I look up at him, instinctively wrapping my hands around his forearms as the ground seems to tilt beneath my feet. It’s not real. I know that. It’s just my broken brain. So, I hold on until it passes, and I stare into those strange wolf-eyes that have stolen my voice. My breath. It’s the way he’s looking at me, like he sees right through me, that sends my heart catapulting against my ribs, blood thudding against my ears as the room spins around us.
Danger.
The word manifests as pure sensation, a visceral knowledge.
When I’d felt like something was off earlier, that wasn’t nothing. Don’t I know to trust my instincts yet? It was a premonition. Something coming. Something bad. And that sensation is amplified a thousand times in this stranger’s eyes.
“Gentlemen. Everything all right?” Craven’s voice comes from behind me. The man who has hold of me doesn’t break eye contact. I wish he would so I could breathe. Wish he’d loosen his hold so I could slip away.
“Craven,” the one who was seated, who is now standing, says. “Everything is fine.” He turns to the man who has me, sets his hand on his shoulder. I look at it and see the curving line of dark ink tattooed into his skin, the scaly tail of some creature inked on his arm? It disappears under the sleeve of his shirt.
“Blue can be clumsy.” Craven closes a meaty hand around my bare arm and nausea twists my gut. I hate when he touches me.
The silver-eyed man shifts his gaze from me to Craven’s hand to his face and a coldness, more icy than moments ago, settles into those storm-angry eyes. He doesn’t say a word. Doesn’t need to. Not a moment later, Craven removes his sweaty paw from my shoulder and the masked man who has hold of me releases me. The instant he does, I put space between us, bending to pick up my tray, pushing strands of hair that’s fallen out of my bun back behind my ears.
“She didn’t spill anything on you, did she, Mr. St. James?”
Mr. What ?
The world tilts and it takes all I have not to topple over.
“She’ll be reprimanded if she did,” Craven is saying. He mutters something about borrowing a cane and laughs like it’s the funniest thing anyone has ever said. He’s the only one laughing.

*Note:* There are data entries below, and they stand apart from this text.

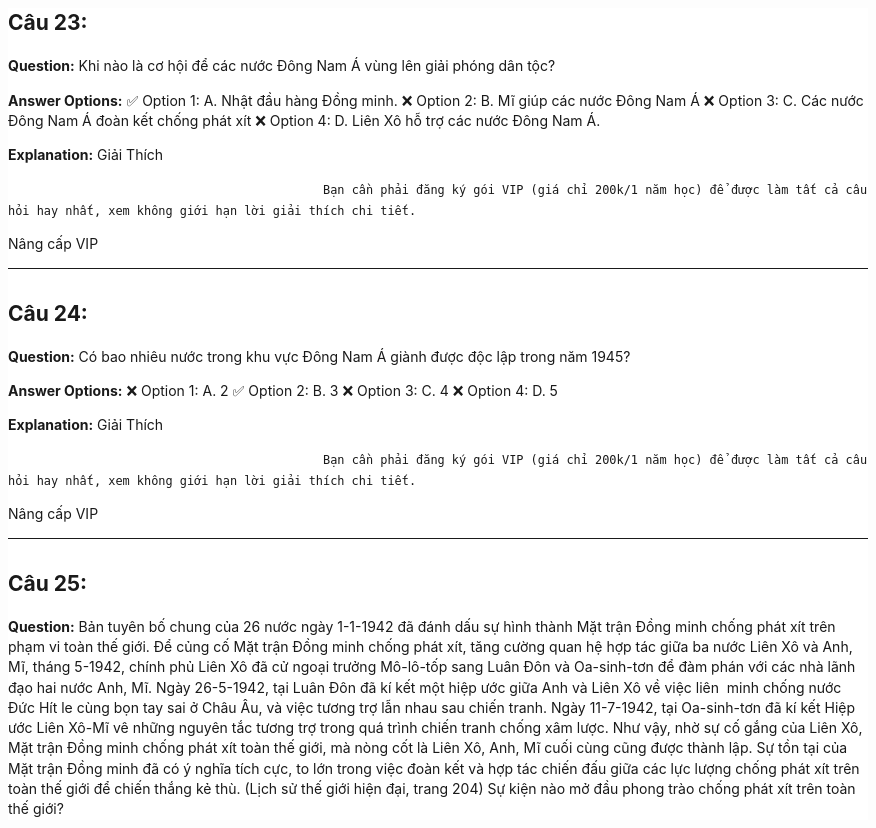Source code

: 
## Câu 23:

**Question:** Khi nào là cơ hội để các nước Đông Nam Á vùng lên giải phóng dân tộc?

**Answer Options:**
✅ Option 1: A. Nhật đầu hàng Đồng minh.
❌ Option 2: B. Mĩ giúp các nước Đông Nam Á
❌ Option 3: C. Các nước Đông Nam Á đoàn kết chống phát xít
❌ Option 4: D. Liên Xô hỗ trợ các nước Đông Nam Á.

**Explanation:** Giải Thích




                                                Bạn cần phải đăng ký gói VIP (giá chỉ 200k/1 năm học) để được làm tất cả câu hỏi hay nhất, xem không giới hạn lời giải thích chi tiết.
                                            

Nâng cấp VIP

---

## Câu 24:

**Question:** Có bao nhiêu nước trong khu vực Đông Nam Á giành được độc lập trong năm 1945?

**Answer Options:**
❌ Option 1: A. 2
✅ Option 2: B. 3
❌ Option 3: C. 4
❌ Option 4: D. 5

**Explanation:** Giải Thích




                                                Bạn cần phải đăng ký gói VIP (giá chỉ 200k/1 năm học) để được làm tất cả câu hỏi hay nhất, xem không giới hạn lời giải thích chi tiết.
                                            

Nâng cấp VIP

---

## Câu 25:

**Question:** Bản tuyên bố chung của 26 nước ngày 1-1-1942 đã đánh dấu sự hình thành Mặt trận Đồng minh chống phát xít trên phạm vi toàn thế giới.
Để củng cố Mặt trận Đồng minh chống phát xít, tăng cường quan hệ hợp tác giữa ba nước Liên Xô và Anh, Mĩ, tháng 5-1942, chính phủ Liên Xô đã cử ngoại trưởng Mô-lô-tốp sang Luân Đôn và Oa-sinh-tơn để đàm phán với các nhà lãnh đạo hai nước Anh, Mĩ. Ngày 26-5-1942, tại Luân Đôn đã kí kết một hiệp ước giữa Anh và Liên Xô về việc liên  minh chống nước Đức Hít le cùng bọn tay sai ở Châu Âu, và việc tương trợ lẫn nhau sau chiến tranh. Ngày 11-7-1942, tại Oa-sinh-tơn đã kí kết Hiệp ước Liên Xô-Mĩ vê những nguyên tắc tương trợ trong quá trình chiến tranh chống xâm lược.
Như vậy, nhờ sự cố gắng của Liên Xô, Mặt trận Đồng minh chống phát xít toàn thế giới, mà nòng cốt là Liên Xô, Anh, Mĩ cuối cùng cũng được thành lập. Sự tồn tại của Mặt trận Đồng minh đã có ý nghĩa tích cực, to lớn trong việc đoàn kết và hợp tác chiến đấu giữa các lực lượng chống phát xít trên toàn thế giới để chiến thắng kẻ thù.
(Lịch sử thế giới hiện đại, trang 204)
Sự kiện nào mở đầu phong trào chống phát xít trên toàn thế giới?
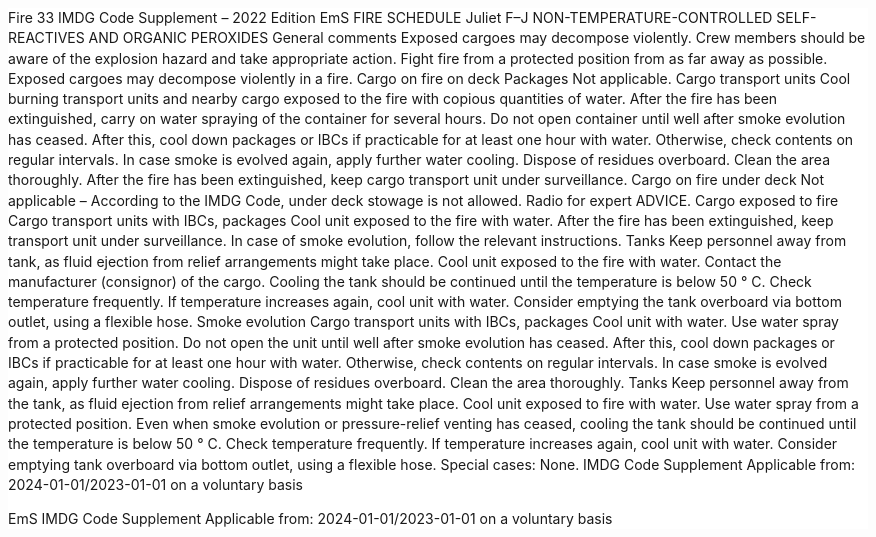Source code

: Fire 33 IMDG Code Supplement – 2022 Edition EmS FIRE SCHEDULE Juliet F–J NON-TEMPERATURE-CONTROLLED SELF-REACTIVES AND ORGANIC PEROXIDES General comments Exposed cargoes may decompose violently. Crew members should be aware of the explosion hazard and take appropriate action. Fight fire from a protected position from as far away as possible. Exposed cargoes may decompose violently in a fire. Cargo on fire on deck Packages Not applicable. Cargo transport units Cool burning transport units and nearby cargo exposed to the fire with copious quantities of water. After the fire has been extinguished, carry on water spraying of the container for several hours. Do not open container until well after smoke evolution has ceased. After this, cool down packages or IBCs if practicable for at least one hour with water. Otherwise, check contents on regular intervals. In case smoke is evolved again, apply further water cooling. Dispose of residues overboard. Clean the area thoroughly. After the fire has been extinguished, keep cargo transport unit under surveillance. Cargo on fire under deck Not applicable – According to the IMDG Code, under deck stowage is not allowed. Radio for expert ADVICE. Cargo exposed to fire Cargo transport units with IBCs, packages Cool unit exposed to the fire with water. After the fire has been extinguished, keep transport unit under surveillance. In case of smoke evolution, follow the relevant instructions. Tanks Keep personnel away from tank, as fluid ejection from relief arrangements might take place. Cool unit exposed to the fire with water. Contact the manufacturer (consignor) of the cargo. Cooling the tank should be continued until the temperature is below 50 ° C. Check temperature frequently. If temperature increases again, cool unit with water. Consider emptying the tank overboard via bottom outlet, using a flexible hose. Smoke evolution Cargo transport units with IBCs, packages Cool unit with water. Use water spray from a protected position. Do not open the unit until well after smoke evolution has ceased. After this, cool down packages or IBCs if practicable for at least one hour with water. Otherwise, check contents on regular intervals. In case smoke is evolved again, apply further water cooling. Dispose of residues overboard. Clean the area thoroughly. Tanks Keep personnel away from the tank, as fluid ejection from relief arrangements might take place. Cool unit exposed to fire with water. Use water spray from a protected position. Even when smoke evolution or pressure-relief venting has ceased, cooling the tank should be continued until the temperature is below 50 ° C. Check temperature frequently. If temperature increases again, cool unit with water. Consider emptying tank overboard via bottom outlet, using a flexible hose. Special cases: None. IMDG Code Supplement Applicable from: 2024-01-01/2023-01-01 on a voluntary basis

EmS IMDG Code Supplement Applicable from: 2024-01-01/2023-01-01 on a voluntary basis

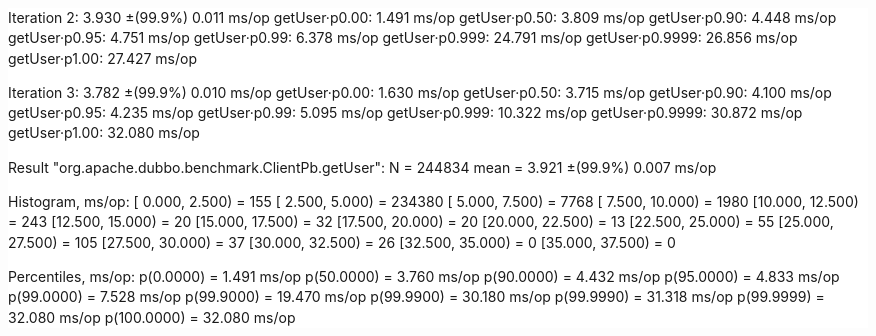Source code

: Iteration   2: 3.930 ±(99.9%) 0.011 ms/op
                 getUser·p0.00:   1.491 ms/op
                 getUser·p0.50:   3.809 ms/op
                 getUser·p0.90:   4.448 ms/op
                 getUser·p0.95:   4.751 ms/op
                 getUser·p0.99:   6.378 ms/op
                 getUser·p0.999:  24.791 ms/op
                 getUser·p0.9999: 26.856 ms/op
                 getUser·p1.00:   27.427 ms/op

Iteration   3: 3.782 ±(99.9%) 0.010 ms/op
                 getUser·p0.00:   1.630 ms/op
                 getUser·p0.50:   3.715 ms/op
                 getUser·p0.90:   4.100 ms/op
                 getUser·p0.95:   4.235 ms/op
                 getUser·p0.99:   5.095 ms/op
                 getUser·p0.999:  10.322 ms/op
                 getUser·p0.9999: 30.872 ms/op
                 getUser·p1.00:   32.080 ms/op



Result "org.apache.dubbo.benchmark.ClientPb.getUser":
  N = 244834
  mean =      3.921 ±(99.9%) 0.007 ms/op

  Histogram, ms/op:
    [ 0.000,  2.500) = 155 
    [ 2.500,  5.000) = 234380 
    [ 5.000,  7.500) = 7768 
    [ 7.500, 10.000) = 1980 
    [10.000, 12.500) = 243 
    [12.500, 15.000) = 20 
    [15.000, 17.500) = 32 
    [17.500, 20.000) = 20 
    [20.000, 22.500) = 13 
    [22.500, 25.000) = 55 
    [25.000, 27.500) = 105 
    [27.500, 30.000) = 37 
    [30.000, 32.500) = 26 
    [32.500, 35.000) = 0 
    [35.000, 37.500) = 0 

  Percentiles, ms/op:
      p(0.0000) =      1.491 ms/op
     p(50.0000) =      3.760 ms/op
     p(90.0000) =      4.432 ms/op
     p(95.0000) =      4.833 ms/op
     p(99.0000) =      7.528 ms/op
     p(99.9000) =     19.470 ms/op
     p(99.9900) =     30.180 ms/op
     p(99.9990) =     31.318 ms/op
     p(99.9999) =     32.080 ms/op
    p(100.0000) =     32.080 ms/op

Get your shit together, Blue. Get it fucking together. Even if he’s him, he doesn’t know who I am. He has no idea. How could he?
“Excuse me,” I manage.
The man with the wolf eyes settles into the oversized leather armchair and picks up his tumbler of whiskey. When his sleeve draws back, I catch a glimpse of the expensive watch on his wrist and ink similar to the other man’s twisting around to the back of his hand. I wonder what it is. Why they both have it and what it means. And I’m reminded this is for real. Not a game.
Ezekiel St. James is a member of a secret society and I tried to blackmail him.
When my gaze flitters up to his, I find his locked on me, watching me. Not missing a single beat.
Fingers on my throat, I slip away as quickly as I can, hearing Craven make some apology offering to comp their drinks. I push through the swinging doors of the locker room and run into a bathroom stall where I lock the door behind me, drop to my knees and puke.